En el Sínodo sobre la "nueva evangelización", el cardenal Suhardne invitó a pedir prestado también a los que van de (nuevas congregaciones eclesiales, movimientos, etc.)
buscando espiritualidades depositarias de universos simbólicos que puedan dar un excedente de significado para la vida. Esta comunión no significa romper sino tomar conciencia de la identidad de uno para abrirse a la alteridad, intercambiar lo mutuo de algo que no se posee como propiedad privada sino como regalo para ser recibido y dado, estar en la naturaleza de los carismas para no ser considerado en sí mismo, pero en función de un todo. De lo contrario, enviaremos a un destino inevitable de lo extraño de la diversidad, con la consecuencia de que el carisma se vuelve insignificante. Entonces el desafío actual para cada Instituto es la aceptación de una nueva reubicación que nos obliga a no cerrar en cerca propia. En tiempos de cambio histórico, el desarrollo de cada mente necesita otra mente y otras mentes. Paulo Freire declaró: «ninguno no educa a nadie; nadie se educa a sí mismo; nos educamos juntos». Salir de "Domìni di senso" que ya no se sostiene, requiere cuestionamiento (transgredire) las premisas en las que se basan muchas de las creencias actuales, pero hacer esto no está en la posibilidad de Institutos individuales porque el problema concierne en conjunto a la vida religiosa misma.




L.Bruni , destrucción creativa, Ed . Citta Nuova, 2015, 24
II Francesco, Evangelii Nuntiandi , ed. Ancora, Milán, 2023, n. 130.
III Ver L.Boisvert, Laics associès aux Istutut religiex, Bellarmin, Quebeq 2002, p 18 .
IV Juan Pablo II, Carta Apostólica Oriental lumen, 2 de mayo de 1995, n. 9.
V Francisco, Carta Apostólica a todas las personas consagradas con motivo del Año de la Vida Consagrada, 21 de noviembre de 2014.
VI L.Bruni Avvenire 12.6.16 p 3
VII L.Bruni , La destrucción creativa, Ed . Citta Nuova, 2015, 51
VIII Reunión semestral de USG 20016, N ° 4 del informe
IX A.Potente, Human more human, ed. Piagge, Florencia 2013, p.49
X Lectio por P. Rupnik publicado el 21.12.2015.

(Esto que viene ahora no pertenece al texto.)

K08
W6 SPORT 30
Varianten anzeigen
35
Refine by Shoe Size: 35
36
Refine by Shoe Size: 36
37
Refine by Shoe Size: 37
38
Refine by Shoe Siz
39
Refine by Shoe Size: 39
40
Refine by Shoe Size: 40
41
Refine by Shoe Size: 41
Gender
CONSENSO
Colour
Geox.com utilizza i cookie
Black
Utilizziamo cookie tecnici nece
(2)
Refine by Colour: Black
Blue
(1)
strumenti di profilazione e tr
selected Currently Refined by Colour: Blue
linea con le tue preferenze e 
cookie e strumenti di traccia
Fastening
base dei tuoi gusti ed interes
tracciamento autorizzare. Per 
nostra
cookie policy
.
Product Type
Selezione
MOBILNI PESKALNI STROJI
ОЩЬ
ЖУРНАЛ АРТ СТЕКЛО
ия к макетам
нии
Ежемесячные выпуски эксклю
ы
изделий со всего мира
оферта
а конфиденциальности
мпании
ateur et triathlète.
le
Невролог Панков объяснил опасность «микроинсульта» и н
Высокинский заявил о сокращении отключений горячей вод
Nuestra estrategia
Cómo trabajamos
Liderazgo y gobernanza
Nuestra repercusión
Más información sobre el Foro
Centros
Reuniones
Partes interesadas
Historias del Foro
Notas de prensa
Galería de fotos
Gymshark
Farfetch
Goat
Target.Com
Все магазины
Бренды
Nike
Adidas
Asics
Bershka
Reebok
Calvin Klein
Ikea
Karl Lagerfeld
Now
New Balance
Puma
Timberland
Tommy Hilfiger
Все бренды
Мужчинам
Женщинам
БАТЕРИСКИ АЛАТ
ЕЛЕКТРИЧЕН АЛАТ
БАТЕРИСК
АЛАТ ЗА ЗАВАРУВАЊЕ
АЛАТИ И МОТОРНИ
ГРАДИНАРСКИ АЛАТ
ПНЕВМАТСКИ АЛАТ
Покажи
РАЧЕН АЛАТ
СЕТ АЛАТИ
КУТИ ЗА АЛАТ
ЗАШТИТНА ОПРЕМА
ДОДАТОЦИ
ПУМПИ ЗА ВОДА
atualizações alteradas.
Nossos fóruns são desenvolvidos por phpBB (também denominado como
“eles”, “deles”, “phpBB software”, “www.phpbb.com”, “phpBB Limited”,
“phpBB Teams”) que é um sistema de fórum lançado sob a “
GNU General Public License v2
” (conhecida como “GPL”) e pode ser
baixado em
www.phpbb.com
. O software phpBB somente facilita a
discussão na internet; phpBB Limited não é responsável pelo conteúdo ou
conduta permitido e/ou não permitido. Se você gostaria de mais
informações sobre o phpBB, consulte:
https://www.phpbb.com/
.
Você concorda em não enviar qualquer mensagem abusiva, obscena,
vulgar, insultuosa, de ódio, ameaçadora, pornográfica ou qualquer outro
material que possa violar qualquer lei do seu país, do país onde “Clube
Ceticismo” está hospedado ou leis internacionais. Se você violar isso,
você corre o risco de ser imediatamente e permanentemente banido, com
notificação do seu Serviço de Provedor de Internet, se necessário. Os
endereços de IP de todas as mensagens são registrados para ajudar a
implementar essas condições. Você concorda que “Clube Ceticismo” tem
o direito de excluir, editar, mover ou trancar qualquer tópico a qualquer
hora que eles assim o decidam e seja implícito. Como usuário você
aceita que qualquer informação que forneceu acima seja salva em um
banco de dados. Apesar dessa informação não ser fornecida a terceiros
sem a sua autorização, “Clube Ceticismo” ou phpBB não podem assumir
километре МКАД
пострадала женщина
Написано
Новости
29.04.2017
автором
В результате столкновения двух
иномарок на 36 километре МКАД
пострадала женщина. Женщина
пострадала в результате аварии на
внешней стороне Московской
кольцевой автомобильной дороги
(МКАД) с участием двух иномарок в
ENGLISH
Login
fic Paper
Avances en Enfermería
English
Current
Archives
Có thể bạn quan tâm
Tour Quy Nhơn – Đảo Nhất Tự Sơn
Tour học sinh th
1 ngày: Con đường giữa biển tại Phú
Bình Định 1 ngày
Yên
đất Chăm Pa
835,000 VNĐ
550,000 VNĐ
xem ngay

XI L.Bruni , Destrucción creativa, Ed . Citta Nuova, 2015, 10.
XII L.Bruni, La destrucción creativa, Ed Città Nuova, Roma 2015.11.
XIII L.Bruni, The Sand Empires, EDB, Bolonia 201.19.
XIV L.Bruni, The Sand Empires, EDB, Bolonia 201.6.
XV Discurso del Papa 30 de marzo de 2017 a los capitulares de la orden Somaschi
XVI Testigos n. 3 de marzo de 2017, entrevista con Braz deAviz, prefecto de la CIVCSVA, p.5.
XVII Silvano Fausti, Sueños, alergias, bendiciones , S. Paolo, Cinisello Balsamo, 2013, 179
XVIII Testigos n. 3 de marzo de 2017, entrevista con el prefecto de Braz deAviz del CIVCSVA, p.5
XIX Papa, presentación del Señor - 2. 2. 17 CTV.